Allá, del otro lado, dicen tener “otros datos”. Y cuando los gringos dicen eso, no es para la mañanera… es para tribunales.

 

Aquí, en cambio, silencio.

 

Han pasado días desde la famosa licencia y el paradero político y en algunos casos físico de varios de los señalados, es una incógnita. ¿Están protegidos? ¿Están negociando? ¿O simplemente se están escondiendo mientras baja la marea?

 

Nadie lo dice. Nadie lo explica.

 

El miedo sí se ve

 

En corto, donde se mueven las fichas de verdad, el nerviosismo es evidente. Nadie quiere fotos. Nadie quiere videos. Nadie quiere cercanía con Rocha Moya ni con su círculo. La política, cuando huele a riesgo, se vuelve fría… y selectiva.

 

Porque si algo ha demostrado Estados Unidos, es que no lanza acusaciones de este calibre para quedarse a medias. Lo que viene puede escalar a detenciones, procesos de extradición o filtraciones que sacudan aún más el tablero. Es un juego de ajedrez para los jueces norteamericanos.

 

Esto ya dejó de ser tema político. Esto es corrupción estructural… con implicaciones penales.
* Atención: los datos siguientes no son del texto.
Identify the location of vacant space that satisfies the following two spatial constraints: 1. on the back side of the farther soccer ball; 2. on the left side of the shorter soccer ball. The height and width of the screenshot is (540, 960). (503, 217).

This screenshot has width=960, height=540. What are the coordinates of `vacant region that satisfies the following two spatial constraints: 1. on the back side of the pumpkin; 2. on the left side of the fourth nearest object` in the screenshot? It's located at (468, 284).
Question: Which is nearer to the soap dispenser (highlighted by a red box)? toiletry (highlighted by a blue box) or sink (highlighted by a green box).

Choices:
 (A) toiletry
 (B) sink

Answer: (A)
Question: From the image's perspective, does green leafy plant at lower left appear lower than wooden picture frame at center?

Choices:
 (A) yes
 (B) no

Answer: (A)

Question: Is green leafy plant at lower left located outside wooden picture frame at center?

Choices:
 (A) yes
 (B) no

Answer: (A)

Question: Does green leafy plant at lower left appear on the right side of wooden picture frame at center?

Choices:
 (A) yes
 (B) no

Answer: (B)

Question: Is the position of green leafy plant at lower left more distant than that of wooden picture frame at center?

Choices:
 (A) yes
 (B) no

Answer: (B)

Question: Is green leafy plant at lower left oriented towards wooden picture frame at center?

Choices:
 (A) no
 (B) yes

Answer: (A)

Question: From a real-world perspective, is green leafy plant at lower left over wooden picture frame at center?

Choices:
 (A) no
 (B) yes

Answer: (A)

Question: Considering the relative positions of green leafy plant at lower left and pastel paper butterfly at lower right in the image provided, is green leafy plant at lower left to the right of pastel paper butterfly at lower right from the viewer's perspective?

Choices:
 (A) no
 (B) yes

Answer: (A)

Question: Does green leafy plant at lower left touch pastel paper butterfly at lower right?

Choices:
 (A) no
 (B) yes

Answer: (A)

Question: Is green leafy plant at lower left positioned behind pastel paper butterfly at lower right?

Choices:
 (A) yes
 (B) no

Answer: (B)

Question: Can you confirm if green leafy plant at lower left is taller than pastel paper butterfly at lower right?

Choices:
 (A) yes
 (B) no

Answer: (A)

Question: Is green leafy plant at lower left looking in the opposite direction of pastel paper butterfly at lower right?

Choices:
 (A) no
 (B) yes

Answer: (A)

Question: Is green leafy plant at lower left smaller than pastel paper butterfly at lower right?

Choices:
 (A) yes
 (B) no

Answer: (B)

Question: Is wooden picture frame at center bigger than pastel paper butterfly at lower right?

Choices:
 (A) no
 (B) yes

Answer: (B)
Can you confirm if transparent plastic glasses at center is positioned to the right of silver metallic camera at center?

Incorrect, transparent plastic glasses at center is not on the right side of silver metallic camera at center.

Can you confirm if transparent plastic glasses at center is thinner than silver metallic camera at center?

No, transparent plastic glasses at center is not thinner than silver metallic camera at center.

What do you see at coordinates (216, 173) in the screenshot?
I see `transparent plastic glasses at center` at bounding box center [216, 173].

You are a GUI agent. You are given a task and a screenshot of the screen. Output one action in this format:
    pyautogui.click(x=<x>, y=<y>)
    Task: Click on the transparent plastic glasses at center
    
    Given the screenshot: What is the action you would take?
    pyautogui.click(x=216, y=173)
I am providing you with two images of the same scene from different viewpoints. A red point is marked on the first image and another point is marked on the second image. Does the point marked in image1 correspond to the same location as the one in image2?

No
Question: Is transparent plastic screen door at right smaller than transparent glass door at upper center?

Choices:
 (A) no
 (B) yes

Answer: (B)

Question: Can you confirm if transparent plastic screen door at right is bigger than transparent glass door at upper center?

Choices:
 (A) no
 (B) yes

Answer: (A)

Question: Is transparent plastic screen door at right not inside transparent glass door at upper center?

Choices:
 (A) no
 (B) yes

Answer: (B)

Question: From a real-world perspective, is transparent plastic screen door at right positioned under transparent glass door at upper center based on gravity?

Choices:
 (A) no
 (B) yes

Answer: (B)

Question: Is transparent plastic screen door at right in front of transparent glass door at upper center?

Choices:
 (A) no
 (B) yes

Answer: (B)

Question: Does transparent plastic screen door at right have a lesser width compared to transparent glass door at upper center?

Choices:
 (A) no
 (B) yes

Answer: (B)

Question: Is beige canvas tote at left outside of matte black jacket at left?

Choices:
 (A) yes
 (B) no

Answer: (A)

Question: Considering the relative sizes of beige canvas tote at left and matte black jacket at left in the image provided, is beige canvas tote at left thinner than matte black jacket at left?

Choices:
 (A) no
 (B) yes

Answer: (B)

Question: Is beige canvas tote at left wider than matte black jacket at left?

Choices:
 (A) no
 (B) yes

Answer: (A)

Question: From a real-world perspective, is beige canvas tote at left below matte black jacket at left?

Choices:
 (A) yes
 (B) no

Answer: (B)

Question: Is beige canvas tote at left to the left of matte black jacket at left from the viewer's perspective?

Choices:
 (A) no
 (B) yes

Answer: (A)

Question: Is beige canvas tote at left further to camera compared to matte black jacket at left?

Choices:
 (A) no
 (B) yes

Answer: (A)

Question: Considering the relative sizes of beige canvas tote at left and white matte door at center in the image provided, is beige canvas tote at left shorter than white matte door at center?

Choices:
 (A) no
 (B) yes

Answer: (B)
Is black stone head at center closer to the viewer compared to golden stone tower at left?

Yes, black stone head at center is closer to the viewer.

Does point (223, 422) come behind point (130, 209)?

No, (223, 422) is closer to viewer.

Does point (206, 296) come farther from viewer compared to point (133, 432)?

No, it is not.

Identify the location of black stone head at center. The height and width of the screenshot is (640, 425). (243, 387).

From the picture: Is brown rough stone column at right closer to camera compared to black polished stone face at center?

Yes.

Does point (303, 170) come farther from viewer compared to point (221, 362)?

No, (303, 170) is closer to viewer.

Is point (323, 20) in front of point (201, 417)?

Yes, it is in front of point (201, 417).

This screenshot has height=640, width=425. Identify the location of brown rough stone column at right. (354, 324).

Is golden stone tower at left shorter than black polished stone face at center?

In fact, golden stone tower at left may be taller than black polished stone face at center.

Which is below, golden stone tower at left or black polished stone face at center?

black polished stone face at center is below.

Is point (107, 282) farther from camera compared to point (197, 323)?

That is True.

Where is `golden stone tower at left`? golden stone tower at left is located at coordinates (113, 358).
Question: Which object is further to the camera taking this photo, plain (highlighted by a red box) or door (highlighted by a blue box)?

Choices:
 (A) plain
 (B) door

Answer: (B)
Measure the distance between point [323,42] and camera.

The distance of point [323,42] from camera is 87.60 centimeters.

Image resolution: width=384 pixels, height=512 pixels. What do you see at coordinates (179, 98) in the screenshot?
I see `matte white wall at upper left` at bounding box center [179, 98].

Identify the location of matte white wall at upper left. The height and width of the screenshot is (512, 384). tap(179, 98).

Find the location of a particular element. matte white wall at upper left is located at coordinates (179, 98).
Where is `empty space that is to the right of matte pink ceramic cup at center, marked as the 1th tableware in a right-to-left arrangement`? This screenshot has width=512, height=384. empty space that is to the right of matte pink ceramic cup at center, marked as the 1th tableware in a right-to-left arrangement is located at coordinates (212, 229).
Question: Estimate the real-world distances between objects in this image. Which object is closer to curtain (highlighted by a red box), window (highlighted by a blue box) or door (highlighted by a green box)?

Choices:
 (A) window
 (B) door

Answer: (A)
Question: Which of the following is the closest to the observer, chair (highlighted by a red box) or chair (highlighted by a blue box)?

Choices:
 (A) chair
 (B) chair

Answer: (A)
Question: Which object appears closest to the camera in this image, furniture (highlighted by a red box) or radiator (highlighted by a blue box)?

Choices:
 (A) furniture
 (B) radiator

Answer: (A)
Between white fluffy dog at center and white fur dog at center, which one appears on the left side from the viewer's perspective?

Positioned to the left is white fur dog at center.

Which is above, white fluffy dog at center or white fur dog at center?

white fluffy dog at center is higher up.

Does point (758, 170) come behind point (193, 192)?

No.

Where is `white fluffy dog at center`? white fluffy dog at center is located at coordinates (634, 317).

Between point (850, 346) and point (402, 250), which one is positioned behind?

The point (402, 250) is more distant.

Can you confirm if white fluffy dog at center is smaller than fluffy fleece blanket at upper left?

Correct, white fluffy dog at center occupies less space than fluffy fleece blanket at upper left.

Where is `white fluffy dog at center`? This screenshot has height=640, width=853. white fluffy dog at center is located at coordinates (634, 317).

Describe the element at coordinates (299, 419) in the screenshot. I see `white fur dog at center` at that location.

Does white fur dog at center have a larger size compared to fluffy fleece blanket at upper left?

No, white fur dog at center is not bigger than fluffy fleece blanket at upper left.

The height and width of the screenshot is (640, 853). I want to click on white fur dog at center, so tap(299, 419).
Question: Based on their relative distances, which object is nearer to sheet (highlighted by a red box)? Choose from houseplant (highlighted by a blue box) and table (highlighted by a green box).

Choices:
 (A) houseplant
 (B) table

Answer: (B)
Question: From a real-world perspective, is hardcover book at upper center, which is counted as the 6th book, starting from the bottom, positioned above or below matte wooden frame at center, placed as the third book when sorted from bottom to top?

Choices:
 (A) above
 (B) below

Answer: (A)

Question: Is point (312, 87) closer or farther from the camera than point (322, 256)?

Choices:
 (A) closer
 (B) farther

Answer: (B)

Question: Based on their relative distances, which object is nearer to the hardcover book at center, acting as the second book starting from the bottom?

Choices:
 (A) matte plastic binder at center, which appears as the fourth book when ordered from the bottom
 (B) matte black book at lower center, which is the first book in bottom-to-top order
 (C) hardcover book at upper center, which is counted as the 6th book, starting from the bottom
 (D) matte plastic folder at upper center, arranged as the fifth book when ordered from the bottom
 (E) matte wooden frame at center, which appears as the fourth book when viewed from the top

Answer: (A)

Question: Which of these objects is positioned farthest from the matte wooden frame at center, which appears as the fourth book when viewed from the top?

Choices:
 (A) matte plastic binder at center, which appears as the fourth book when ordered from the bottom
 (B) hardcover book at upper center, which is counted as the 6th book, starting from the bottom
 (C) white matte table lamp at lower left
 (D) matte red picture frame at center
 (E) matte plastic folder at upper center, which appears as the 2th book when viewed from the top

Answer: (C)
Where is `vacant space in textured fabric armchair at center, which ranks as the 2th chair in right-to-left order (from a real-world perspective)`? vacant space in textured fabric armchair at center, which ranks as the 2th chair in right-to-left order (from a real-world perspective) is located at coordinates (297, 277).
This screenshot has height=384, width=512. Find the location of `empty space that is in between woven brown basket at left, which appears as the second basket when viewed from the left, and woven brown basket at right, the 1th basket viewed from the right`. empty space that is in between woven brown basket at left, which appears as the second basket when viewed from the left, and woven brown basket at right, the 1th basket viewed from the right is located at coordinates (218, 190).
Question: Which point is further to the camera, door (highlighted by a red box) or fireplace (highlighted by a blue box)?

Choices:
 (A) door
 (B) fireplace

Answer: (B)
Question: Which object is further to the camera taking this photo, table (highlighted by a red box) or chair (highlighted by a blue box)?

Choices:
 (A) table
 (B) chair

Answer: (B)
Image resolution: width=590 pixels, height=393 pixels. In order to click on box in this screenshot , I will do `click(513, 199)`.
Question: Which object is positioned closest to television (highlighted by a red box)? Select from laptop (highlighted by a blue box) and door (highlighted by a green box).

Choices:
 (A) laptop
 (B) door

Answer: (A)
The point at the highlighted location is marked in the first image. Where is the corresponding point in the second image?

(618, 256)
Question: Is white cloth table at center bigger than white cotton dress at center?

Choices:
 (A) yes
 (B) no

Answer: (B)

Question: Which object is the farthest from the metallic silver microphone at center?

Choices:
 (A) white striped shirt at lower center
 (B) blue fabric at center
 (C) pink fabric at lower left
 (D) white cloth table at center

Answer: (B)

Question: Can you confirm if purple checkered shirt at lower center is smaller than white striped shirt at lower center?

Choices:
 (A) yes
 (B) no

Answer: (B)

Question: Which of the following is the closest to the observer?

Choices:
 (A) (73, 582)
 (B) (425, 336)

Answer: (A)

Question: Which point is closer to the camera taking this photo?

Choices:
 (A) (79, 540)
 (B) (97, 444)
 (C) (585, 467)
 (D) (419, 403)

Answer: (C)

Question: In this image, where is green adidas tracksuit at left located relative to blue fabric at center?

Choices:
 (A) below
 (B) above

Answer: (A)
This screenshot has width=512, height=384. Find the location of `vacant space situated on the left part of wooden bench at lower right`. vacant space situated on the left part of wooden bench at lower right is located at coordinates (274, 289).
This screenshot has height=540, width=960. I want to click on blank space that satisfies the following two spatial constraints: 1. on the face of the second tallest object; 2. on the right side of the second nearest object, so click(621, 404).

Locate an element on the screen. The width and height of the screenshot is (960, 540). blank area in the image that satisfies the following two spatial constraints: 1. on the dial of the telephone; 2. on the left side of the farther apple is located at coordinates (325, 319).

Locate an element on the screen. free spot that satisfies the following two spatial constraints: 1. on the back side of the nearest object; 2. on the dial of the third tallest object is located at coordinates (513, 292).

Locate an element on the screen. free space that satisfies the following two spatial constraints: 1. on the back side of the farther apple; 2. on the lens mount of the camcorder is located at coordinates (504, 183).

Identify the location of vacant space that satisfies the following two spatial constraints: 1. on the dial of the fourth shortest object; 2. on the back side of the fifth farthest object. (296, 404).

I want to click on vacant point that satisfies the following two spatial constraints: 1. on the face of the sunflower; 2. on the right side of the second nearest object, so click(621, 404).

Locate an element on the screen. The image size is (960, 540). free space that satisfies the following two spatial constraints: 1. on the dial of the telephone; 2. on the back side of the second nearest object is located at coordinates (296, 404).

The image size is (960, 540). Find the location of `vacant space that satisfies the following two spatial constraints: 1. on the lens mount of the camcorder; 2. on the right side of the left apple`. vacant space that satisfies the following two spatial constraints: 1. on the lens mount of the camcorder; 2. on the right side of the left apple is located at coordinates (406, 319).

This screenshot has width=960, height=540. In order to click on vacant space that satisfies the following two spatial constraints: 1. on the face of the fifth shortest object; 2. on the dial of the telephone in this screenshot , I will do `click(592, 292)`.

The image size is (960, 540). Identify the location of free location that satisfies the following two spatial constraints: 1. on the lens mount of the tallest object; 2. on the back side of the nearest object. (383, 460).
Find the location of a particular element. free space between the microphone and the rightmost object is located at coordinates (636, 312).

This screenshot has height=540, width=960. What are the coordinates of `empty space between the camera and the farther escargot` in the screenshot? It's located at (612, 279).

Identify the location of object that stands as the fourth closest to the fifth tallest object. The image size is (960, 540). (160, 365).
El cálculo electoral: crudo pero real

Aquí viene la parte incómoda: electoralmente, el golpe podría no ser tan devastador como muchos suponen.

 

En un país donde los programas sociales sostienen una base electoral sólida, este tipo de escándalos suelen impactar entre uno a cinco puntos… si acaso. El voto duro no se mueve por acusaciones, se mueve por resultados tangibles.

 

Pero hay una línea roja: cuando falla el apoyo, cuando no llega el recurso, cuando el bolsillo aprieta… entonces sí hay factura política. Y esa, no perdona.

 

Sonora: refugio, silencio y cálculo

 

Mientras tanto, el efecto dominó ya se siente en el noroeste. Sinaloa se enfría… y Sonora empieza a calentarse.

 

Políticos, empresarios y operadores están migrando discretamente. Algunos llegan, otros se esconden, otros simplemente se reubican lejos del radar. El mapa se reconfigura en tiempo real.

 

En paralelo, el gobernador Alfonso Durazo encabezó la octava asamblea nacional extraordinaria de Morena. El discurso fue claro: unidad, lealtad, organización.

 

Más de mil 800 delegados, invitados especiales… y una sensación que no termina de cuajar. Como si el discurso fuera correcto, pero el momento incómodo.

 

El Congreso y la política local: pausa con cálculo

 

En lo local, el Congreso de Sonora cerró periodo ordinario. Vienen sesiones extraordinarias —probablemente desde el 8 de mayo (CEDH) pero lo sustancial ya entró en modo pausa táctica.

 

Mientras tanto….

 

El 2027, están caminando en el 2026 como candidatos, la autoridad electoral viendo para otro lado…

 

Los que gritan… y los que no crecen… Y mientras todo esto pasa, la fauna política hace lo suyo: hiperactividad, eventos, redes, presencia… ruido.

 

Pero subir en las encuestas no es cuestión de volumen, es de credibilidad. Y eso no se fabrica de la noche a la mañana.

 

Al contrario: cuando alguien se esfuerza demasiado en ser visto… normalmente es porque no está siendo escuchado.

 

La frase que retrata el momento

 

Cierro con palabras del propio Durazo, que más que consigna, suenan a advertencia interna:

 

“Frente a las presiones externas, mayor unidad; frente a las dudas, mejor organización; y frente a cualquier intento de división, mayor lealtad a la causa”.

 

La pregunta es inevitable:

 

¿Unidad por convicción… o por supervivencia?

 

Porque cuando el tsunami todavía no termina de pegar…

 

…lo peor no es la ola, los efectos de la ola, es la bronca.